# An unwanted husband



## Figs (Dec 2, 2009)

thats what i am, an unwanted husband, who ruined my w Christmas! im the ******* of the world. It finally happened, what i dreaded the most. she started the divorce paperwork online, all i and this marriage is worth is $300. i dont know what to do anymore! why is this happening? why cant she realize how much i love her and how much i want to be with her. i hate this!! f***!!!! i miss her so much. and i cry every time i think of loosing my family!


----------



## 63Vino (Dec 23, 2009)

How did you ruin w's xmas?


----------



## Figs (Dec 2, 2009)

63Vino said:


> How did you ruin w's xmas?


my daughter and i opened the christmas presents at midnight, while my wife was at our neighbors house. she was upset because she will never get that moment back. and she told me that i ruined her christmas!


----------



## 63Vino (Dec 23, 2009)

mmm yea... WHy would you do that?
mmm yea.... WHy was W at neighbors, midnight on xmas?


----------



## Figs (Dec 2, 2009)

63Vino said:


> mmm yea... WHy would you do that?
> mmm yea.... WHy was W at neighbors, midnight on xmas?


our neighbors invited us over for christmas dinner. it was late already and my daughter was very tired, so i took her home, but once we got there she didnt want to go to sleep. midnight came around and i called my wife to tell her me and "***** our going to open the gifts would you like to come over?" she said "do what you want!" and i replied "no you do want you want!" in anger. and proceeded to open gifts, with my daughter.


----------



## 63Vino (Dec 23, 2009)

Mistake... Fix it.

She didnt file for divorce over the xmas thing.
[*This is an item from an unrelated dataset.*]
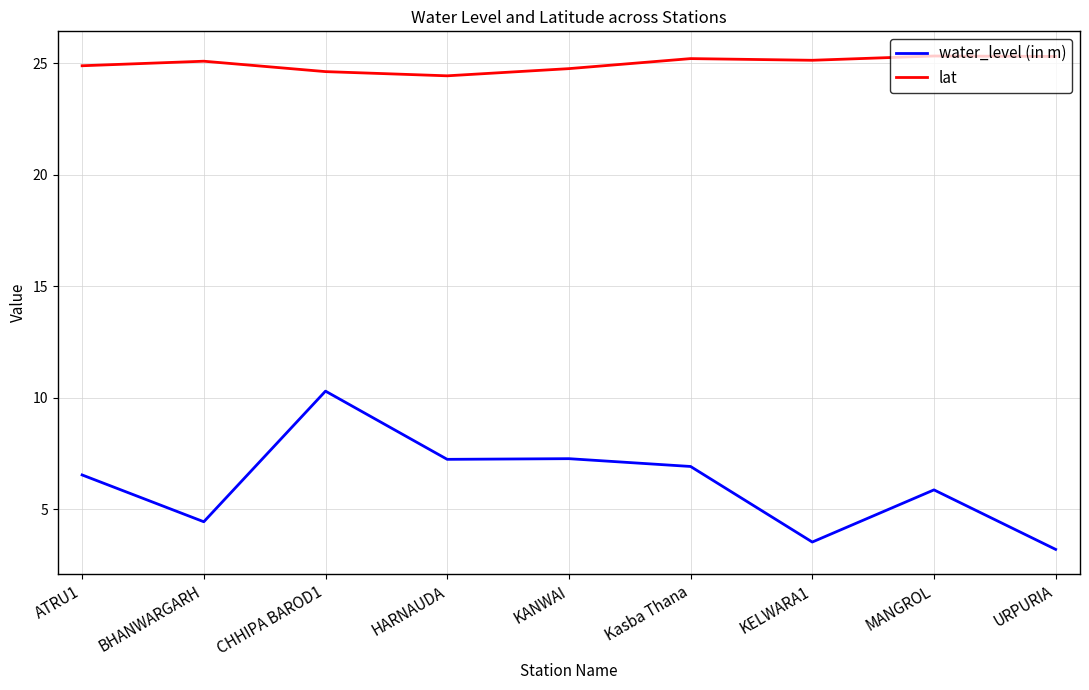

How many lat values are between 24 and 25?

4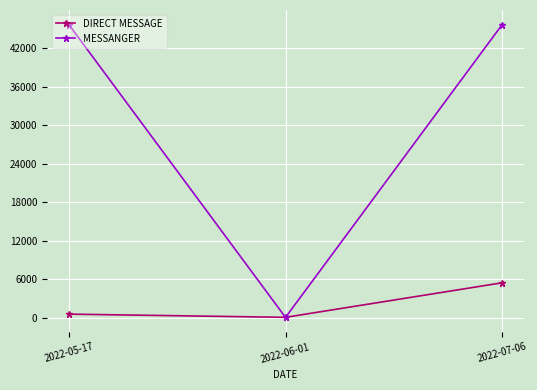

At how many categories does at least one series exceed 34666?

2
You know it. Although major mistake on your part. There is WAY more to the story then you could probably type here. I sense the anger. If you stand any chance you need to work on THAT first. Drop the anger. If you cant? get help to do it.
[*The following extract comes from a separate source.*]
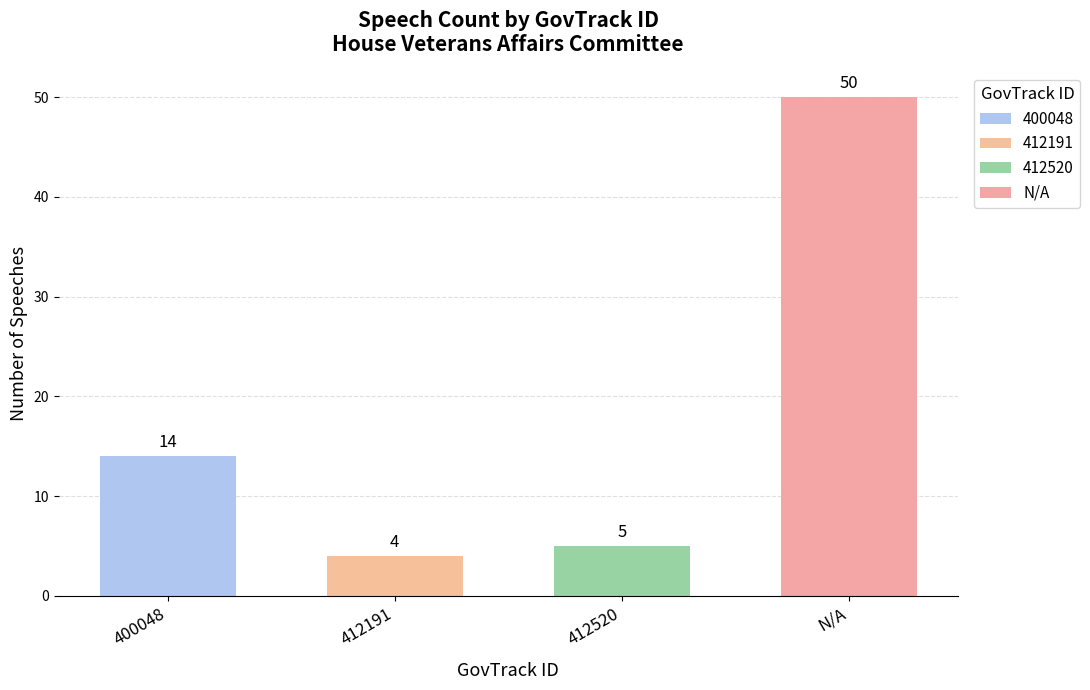

List the labels in order of value, largest first.

N/A, 400048, 412520, 412191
It was a long road to get to this point. If you expect it to come back it will be long also. You need to be open honest CALM and see if you can get her to agree to work on it and be explicit on the things YOU are going to do ... then DO them.


----------



## Figs (Dec 2, 2009)

63Vino said:


> Mistake... Fix it.
> 
> She didnt file for divorce over the xmas thing. You know it. Although major mistake on your part. There is WAY more to the story then you could probably type here. I sense the anger. If you stand any chance you need to work on THAT first. Drop the anger. If you cant? get help to do it.
> 
> It was a long road to get to this point. If you expect it to come back it will be long also. You need to be open honest CALM and see if you can get her to agree to work on it and be explicit on the things YOU are going to do ... then DO them.


i agree and i want to fix it all. but its so hard to keep my spirits up when she is requesting info for divorce paperwork.


----------



## 63Vino (Dec 23, 2009)

Of course it hard. But you have to do it anyway.
I only know your half of the story. So maybe there's a LOT more to it. If its as simple as misunderstanding then she should be reasonable. You need to remain calm though. Not only is it your only chance but if it does not come back to you, being combative is not going to make anything easier.
The x-mas thing really was horrible dude. You need to make that up to her somehow.


----------



## Figs (Dec 2, 2009)

i dont know how some people do it, i left for less than a day and find myself going back home, and asking for my wedding ring back too. i know im probably shooting myself in the foot by doing all this, but i cant help being away from her. and also knowing that in august we will have to move for military purposes. we might get seperated then. 

i love you and i want you to know if you are reading this im not loosing any hope even though we're currently filling out all the paperwork. and even after the divorce. i just cant help feel any other way!